*** DATA FOR PROCESSING ***

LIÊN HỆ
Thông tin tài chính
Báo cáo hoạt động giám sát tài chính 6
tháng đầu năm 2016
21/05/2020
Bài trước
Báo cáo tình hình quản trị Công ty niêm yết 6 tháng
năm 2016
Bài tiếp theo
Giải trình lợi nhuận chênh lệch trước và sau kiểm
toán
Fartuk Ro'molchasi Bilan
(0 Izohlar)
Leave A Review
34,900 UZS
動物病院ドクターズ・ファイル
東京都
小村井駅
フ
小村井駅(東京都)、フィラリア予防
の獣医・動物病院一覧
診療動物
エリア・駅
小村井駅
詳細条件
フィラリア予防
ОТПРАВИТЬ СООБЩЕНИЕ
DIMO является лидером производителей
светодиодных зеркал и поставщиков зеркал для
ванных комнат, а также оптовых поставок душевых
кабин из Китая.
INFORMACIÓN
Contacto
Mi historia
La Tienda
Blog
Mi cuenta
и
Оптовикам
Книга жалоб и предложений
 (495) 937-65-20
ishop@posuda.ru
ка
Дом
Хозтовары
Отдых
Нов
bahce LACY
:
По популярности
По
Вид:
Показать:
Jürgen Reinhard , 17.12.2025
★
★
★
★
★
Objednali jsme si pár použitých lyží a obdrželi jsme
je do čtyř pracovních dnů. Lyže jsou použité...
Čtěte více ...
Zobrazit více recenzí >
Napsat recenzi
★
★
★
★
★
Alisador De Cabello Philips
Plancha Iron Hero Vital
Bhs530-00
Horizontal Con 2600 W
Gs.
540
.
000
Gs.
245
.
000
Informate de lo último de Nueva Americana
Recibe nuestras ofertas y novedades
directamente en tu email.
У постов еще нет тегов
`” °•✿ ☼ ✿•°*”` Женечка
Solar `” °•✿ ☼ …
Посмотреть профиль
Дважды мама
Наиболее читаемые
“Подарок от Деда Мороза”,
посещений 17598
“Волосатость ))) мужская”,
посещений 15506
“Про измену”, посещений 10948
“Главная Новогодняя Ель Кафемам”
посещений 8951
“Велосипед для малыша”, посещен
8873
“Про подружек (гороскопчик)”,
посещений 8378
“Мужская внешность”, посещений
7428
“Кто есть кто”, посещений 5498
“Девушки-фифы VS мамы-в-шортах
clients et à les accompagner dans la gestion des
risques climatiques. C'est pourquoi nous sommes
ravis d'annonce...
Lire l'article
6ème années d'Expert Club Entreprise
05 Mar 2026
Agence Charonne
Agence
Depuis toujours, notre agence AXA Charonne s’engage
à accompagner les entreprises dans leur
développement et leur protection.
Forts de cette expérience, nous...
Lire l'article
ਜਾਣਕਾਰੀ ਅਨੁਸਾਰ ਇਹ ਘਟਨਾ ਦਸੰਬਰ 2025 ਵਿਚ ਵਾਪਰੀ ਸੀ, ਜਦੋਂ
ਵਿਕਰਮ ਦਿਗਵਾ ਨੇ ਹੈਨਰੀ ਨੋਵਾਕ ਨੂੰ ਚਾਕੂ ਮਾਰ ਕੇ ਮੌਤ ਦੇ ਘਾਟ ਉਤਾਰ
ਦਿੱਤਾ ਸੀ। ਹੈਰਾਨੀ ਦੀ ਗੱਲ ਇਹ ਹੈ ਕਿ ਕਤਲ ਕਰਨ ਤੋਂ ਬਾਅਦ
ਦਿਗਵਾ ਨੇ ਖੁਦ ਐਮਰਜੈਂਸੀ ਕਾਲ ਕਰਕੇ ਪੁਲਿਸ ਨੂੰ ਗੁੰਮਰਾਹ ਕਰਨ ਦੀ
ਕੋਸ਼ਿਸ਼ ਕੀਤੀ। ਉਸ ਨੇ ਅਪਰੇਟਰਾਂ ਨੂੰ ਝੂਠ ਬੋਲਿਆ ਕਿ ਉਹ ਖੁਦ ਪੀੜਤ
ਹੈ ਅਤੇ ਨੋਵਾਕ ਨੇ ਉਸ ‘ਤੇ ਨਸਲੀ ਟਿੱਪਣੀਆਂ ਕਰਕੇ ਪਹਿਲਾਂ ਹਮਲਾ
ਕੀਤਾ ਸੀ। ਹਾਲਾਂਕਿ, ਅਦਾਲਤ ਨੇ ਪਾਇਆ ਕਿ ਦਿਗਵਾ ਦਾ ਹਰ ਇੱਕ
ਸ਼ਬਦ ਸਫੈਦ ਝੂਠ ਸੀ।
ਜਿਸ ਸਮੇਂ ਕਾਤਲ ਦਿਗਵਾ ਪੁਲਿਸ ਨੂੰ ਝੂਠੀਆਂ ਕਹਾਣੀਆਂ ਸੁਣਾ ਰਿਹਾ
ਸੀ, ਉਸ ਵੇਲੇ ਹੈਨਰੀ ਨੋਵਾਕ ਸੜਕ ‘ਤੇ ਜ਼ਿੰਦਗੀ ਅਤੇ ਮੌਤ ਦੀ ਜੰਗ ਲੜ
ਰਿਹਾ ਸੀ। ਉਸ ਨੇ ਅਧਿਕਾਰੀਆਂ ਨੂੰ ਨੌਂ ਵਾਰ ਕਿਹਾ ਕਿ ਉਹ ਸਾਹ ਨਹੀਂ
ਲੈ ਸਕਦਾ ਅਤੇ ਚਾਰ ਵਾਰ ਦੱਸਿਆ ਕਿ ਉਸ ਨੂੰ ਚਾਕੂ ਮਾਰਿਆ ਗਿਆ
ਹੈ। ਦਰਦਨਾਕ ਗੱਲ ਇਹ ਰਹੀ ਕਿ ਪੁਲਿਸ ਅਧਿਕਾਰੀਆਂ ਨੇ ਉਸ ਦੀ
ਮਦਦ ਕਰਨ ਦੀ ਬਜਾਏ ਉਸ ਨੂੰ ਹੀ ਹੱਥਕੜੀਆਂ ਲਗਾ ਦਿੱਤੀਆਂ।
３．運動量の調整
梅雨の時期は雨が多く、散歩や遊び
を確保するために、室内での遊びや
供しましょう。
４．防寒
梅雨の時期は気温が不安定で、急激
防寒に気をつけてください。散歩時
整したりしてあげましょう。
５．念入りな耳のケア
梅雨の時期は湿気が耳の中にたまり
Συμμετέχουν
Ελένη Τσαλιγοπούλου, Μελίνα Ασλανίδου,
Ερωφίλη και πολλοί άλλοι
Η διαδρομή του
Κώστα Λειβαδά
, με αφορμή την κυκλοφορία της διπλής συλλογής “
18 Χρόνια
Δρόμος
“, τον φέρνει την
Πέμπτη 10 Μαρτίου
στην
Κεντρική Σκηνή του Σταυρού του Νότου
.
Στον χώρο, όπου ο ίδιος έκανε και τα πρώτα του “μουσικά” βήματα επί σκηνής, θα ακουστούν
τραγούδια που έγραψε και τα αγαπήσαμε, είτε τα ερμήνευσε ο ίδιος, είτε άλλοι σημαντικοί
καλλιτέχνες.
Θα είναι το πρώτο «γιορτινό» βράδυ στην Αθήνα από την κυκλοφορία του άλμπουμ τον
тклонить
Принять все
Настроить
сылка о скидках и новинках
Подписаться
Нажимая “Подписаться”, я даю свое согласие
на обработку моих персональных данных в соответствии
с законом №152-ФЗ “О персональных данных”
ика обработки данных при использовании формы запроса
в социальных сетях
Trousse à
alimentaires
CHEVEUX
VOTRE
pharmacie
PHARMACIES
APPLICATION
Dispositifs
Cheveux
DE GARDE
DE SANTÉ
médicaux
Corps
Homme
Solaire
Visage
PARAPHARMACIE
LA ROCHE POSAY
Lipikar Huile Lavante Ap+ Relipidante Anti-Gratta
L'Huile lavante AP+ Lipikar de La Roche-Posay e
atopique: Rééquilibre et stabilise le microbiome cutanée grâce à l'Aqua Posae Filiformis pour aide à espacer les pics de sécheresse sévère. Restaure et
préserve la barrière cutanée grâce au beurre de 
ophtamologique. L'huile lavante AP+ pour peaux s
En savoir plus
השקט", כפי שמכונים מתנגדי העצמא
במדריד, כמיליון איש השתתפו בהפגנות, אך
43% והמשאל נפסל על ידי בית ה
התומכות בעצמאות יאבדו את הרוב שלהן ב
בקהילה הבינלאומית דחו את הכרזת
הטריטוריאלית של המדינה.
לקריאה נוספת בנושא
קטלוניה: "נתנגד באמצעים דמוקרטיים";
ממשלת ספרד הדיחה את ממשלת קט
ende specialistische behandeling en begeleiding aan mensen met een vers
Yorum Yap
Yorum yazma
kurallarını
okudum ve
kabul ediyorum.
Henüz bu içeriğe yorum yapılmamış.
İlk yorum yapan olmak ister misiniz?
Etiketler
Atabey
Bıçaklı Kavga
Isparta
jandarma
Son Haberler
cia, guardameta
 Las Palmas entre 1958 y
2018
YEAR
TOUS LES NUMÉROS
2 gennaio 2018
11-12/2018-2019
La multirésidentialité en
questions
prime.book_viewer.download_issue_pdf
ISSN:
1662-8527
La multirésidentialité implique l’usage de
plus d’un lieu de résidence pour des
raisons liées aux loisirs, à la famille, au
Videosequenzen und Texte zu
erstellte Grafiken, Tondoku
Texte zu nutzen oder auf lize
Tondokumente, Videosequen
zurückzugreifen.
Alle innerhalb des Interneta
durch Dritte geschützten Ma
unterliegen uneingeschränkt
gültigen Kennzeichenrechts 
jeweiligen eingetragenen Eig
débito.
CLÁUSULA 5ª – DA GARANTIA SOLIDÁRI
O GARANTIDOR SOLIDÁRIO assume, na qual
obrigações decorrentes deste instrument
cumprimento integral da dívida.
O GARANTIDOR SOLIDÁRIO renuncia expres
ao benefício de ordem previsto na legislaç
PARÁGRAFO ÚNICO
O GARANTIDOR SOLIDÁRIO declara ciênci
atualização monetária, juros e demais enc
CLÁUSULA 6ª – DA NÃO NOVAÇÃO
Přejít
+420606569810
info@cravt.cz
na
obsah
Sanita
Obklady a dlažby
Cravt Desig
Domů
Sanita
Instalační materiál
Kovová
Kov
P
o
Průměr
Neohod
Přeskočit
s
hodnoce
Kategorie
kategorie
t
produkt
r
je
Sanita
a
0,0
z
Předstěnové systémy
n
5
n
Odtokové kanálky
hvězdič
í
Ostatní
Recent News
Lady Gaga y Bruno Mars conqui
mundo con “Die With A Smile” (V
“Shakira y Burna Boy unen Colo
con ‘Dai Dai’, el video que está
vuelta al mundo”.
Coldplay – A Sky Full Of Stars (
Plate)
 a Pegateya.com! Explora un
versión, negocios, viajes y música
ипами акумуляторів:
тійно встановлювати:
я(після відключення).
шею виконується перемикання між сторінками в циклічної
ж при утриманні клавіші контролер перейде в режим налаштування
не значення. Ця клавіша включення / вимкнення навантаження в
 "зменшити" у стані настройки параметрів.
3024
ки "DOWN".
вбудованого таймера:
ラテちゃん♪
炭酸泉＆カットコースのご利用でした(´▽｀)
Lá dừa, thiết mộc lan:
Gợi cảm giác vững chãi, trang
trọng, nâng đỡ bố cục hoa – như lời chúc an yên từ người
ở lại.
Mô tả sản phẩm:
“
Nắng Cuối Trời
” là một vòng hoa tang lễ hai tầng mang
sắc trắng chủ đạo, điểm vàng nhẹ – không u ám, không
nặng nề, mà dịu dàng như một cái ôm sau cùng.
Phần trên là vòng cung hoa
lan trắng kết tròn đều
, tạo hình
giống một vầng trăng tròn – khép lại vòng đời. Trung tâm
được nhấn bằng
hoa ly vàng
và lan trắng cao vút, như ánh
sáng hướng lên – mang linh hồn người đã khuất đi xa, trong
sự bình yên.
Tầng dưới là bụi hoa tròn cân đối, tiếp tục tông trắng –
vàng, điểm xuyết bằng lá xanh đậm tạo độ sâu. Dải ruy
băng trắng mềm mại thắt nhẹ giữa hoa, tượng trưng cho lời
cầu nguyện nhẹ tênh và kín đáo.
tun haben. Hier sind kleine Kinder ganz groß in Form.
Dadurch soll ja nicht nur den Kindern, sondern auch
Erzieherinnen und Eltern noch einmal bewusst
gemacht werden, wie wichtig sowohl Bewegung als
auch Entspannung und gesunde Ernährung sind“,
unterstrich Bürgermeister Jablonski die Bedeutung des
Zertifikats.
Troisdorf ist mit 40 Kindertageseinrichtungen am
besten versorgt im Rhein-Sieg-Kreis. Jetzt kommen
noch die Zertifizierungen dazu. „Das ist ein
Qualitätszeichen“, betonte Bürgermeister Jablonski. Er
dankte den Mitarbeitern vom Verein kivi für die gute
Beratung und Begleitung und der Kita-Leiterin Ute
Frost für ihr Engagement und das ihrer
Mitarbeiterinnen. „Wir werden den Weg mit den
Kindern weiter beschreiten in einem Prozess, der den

***

> [TASK STATEMENT] From the entries above, return exactly the line containing "erstellte Grafiken, Tondoku", the line containing "cumprimento integral da dívida.", and all lines between, and nothing else.

> [ANSWER FOR THE TASK]
erstellte Grafiken, Tondoku
Texte zu nutzen oder auf lize
Tondokumente, Videosequen
zurückzugreifen.
Alle innerhalb des Interneta
durch Dritte geschützten Ma
unterliegen uneingeschränkt
gültigen Kennzeichenrechts 
jeweiligen eingetragenen Eig
débito.
CLÁUSULA 5ª – DA GARANTIA SOLIDÁRI
O GARANTIDOR SOLIDÁRIO assume, na qual
obrigações decorrentes deste instrument
cumprimento integral da dívida.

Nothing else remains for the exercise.